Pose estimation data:
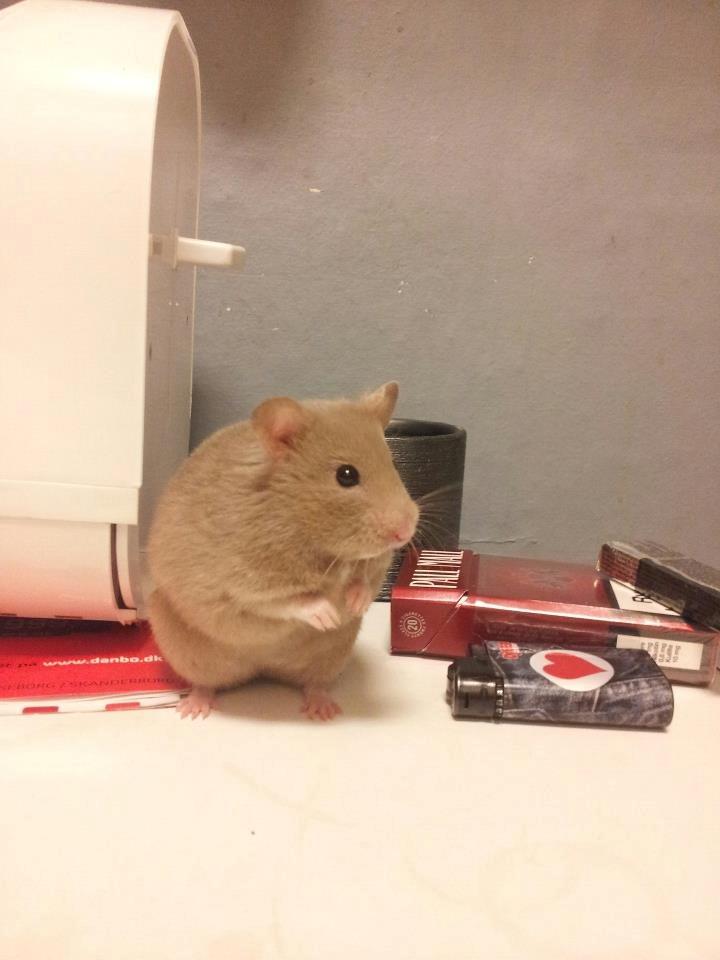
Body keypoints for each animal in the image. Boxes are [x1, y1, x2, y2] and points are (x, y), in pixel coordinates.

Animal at [148, 382, 418, 720]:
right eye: (346, 475)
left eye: (392, 464)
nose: (406, 530)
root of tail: (263, 671)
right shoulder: (245, 584)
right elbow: (287, 602)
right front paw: (328, 615)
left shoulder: (377, 564)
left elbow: (366, 583)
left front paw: (353, 605)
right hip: (187, 652)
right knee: (205, 684)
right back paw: (193, 709)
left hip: (329, 659)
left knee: (314, 684)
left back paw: (323, 711)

• Try it:
Down to the last line, set down the data above exactly, and omit all images.

• Problem solution:
Body keypoints for each animal in the image. Boxes are [x1, y1, x2, y2] and points are (x, y), in pixel coordinates.

Animal at [148, 382, 418, 720]:
right eye: (346, 475)
left eye: (392, 464)
nose: (406, 530)
root of tail: (263, 671)
right shoulder: (245, 584)
right elbow: (287, 602)
right front paw: (328, 615)
left shoulder: (377, 564)
left elbow: (366, 583)
left front paw: (353, 605)
right hip: (187, 652)
right knee: (205, 684)
right back paw: (193, 709)
left hip: (329, 659)
left knee: (314, 684)
left back paw: (323, 711)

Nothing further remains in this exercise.